Au final, cette division européenne a fait le jeu des Russes et… des Américains. Car depuis 2014, les Américains sont devenus à bas bruit exportateurs, grâce à l’exploitation du gaz et pétrole de schiste par la technique de la fracturation hydraulique, et l’utilisation de méthaniers permettant de transporter du gaz naturel liquéfié (GNL). Ce « big bang » du GNL a amené les Russes à réagir, et ils ont commencé à exporter du GNL venant de la Sibérie avec l’aide cruciale (et les milliards d’investissements) du français Total auprès du russe Novatek comme je le raconte dans mon livre.

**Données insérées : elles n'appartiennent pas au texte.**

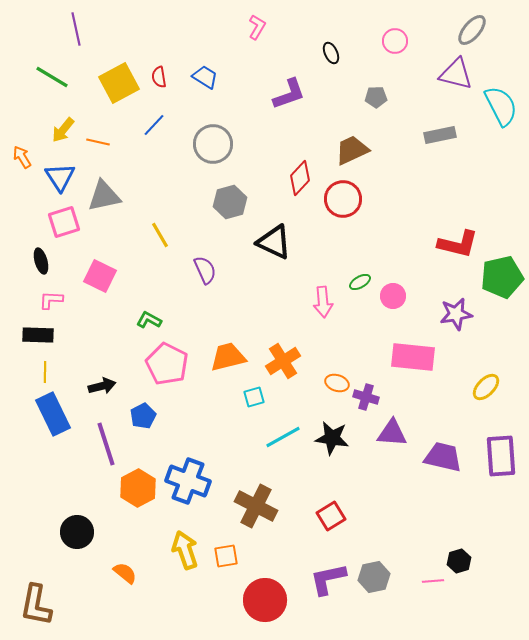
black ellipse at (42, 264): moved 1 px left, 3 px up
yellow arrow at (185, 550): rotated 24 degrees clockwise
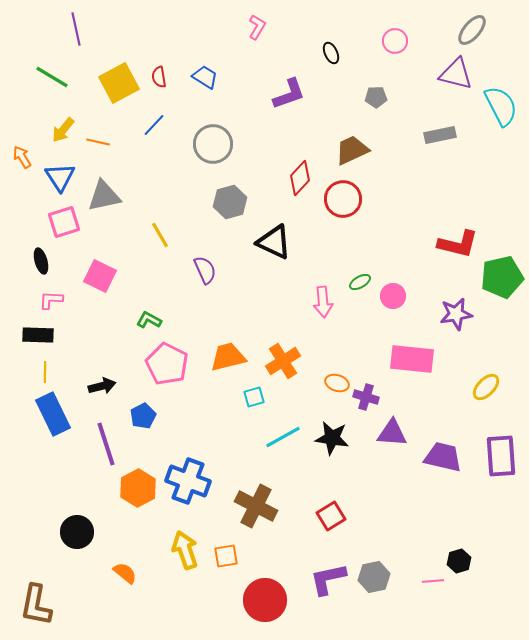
pink rectangle at (413, 357): moved 1 px left, 2 px down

Pour autant, cette guerre du gaz n’a pas été à mon sens l’élément central dans la survenue de la guerre, même si le Donbass et les eaux territoriales ukrainiennes dans la mer Noire renferment de grandes réserves de gaz et de pétrole de schiste. Cette guerre du gaz est davantage un terrain d’affrontement en arrière-plan entre Russes et Américains. Et si le gaz a d’abord été un outil de pression pour Poutine, les Américains ont finalement bien profité de la guerre en Ukraine en poussant les Européens à acheter leur « freedom gas », comme ils l’appellent. Cette stratégie offensive dans le gaz fait aujourd’hui partie intégrante de leur doctrine de défense.
Dans mon ouvrage, je décortique cette stratégie gazière et pétrolière de long terme impulsée par les Américains depuis bientôt dix ans, notamment sous le mandat de Trump qui, dès 2018, s’opposait à Merkel en déclarant : « À quoi sert l’OTAN si l’Allemagne paie à la Russie des milliards de dollars pour le gaz et l’énergie ? ».

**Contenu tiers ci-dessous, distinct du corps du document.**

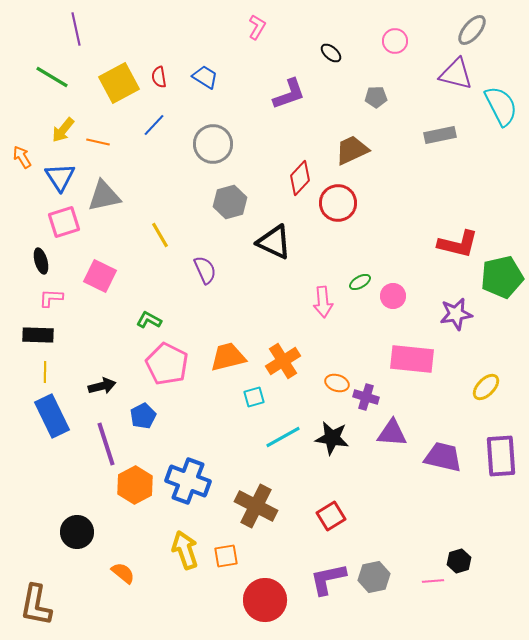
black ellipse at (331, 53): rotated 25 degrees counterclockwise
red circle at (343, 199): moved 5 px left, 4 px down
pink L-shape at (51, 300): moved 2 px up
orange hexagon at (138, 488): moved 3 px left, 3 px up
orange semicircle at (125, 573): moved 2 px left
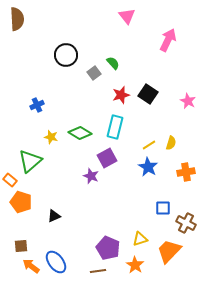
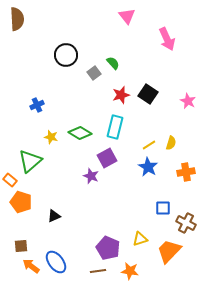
pink arrow: moved 1 px left, 1 px up; rotated 130 degrees clockwise
orange star: moved 5 px left, 6 px down; rotated 24 degrees counterclockwise
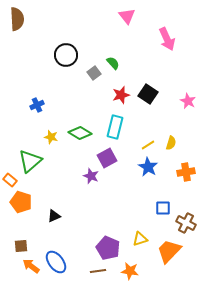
yellow line: moved 1 px left
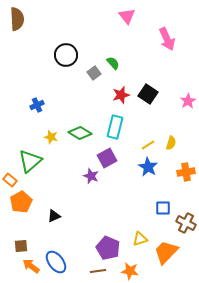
pink star: rotated 14 degrees clockwise
orange pentagon: rotated 25 degrees clockwise
orange trapezoid: moved 3 px left, 1 px down
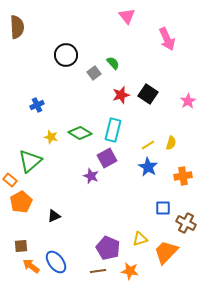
brown semicircle: moved 8 px down
cyan rectangle: moved 2 px left, 3 px down
orange cross: moved 3 px left, 4 px down
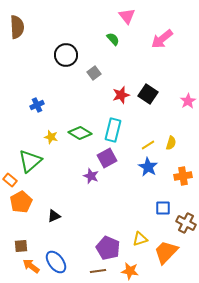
pink arrow: moved 5 px left; rotated 75 degrees clockwise
green semicircle: moved 24 px up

Ensuite, dans les mois qui ont précédé la guerre, ce terrain d’affrontement sur le gaz est devenu paradoxal à plus d’un titre : tout le monde l’a oublié mais à l’été 2021, lors de leur rencontre à Genève, Biden et Poutine se sont mis d’accord sur la mise en route de Nord Stream 2 à certaines conditions (compensations financières pour l’Ukraine, ouverture de terminaux GNL en Allemagne). Les Ukrainiens et Zelensky étaient alors furieux à l’égard de l’administration Biden. À la même période, Gazprom réduisait discrètement ses exportations de gaz aux pays européens, ce qui faisait monter les prix du gaz dès la fin de l’été 2021… Une forme d’avertissement aux Européens tentés par le gaz américain ?
Mais Poutine craignait également un rapprochement entre l’Ukraine et les États-Unis dans le domaine nucléaire…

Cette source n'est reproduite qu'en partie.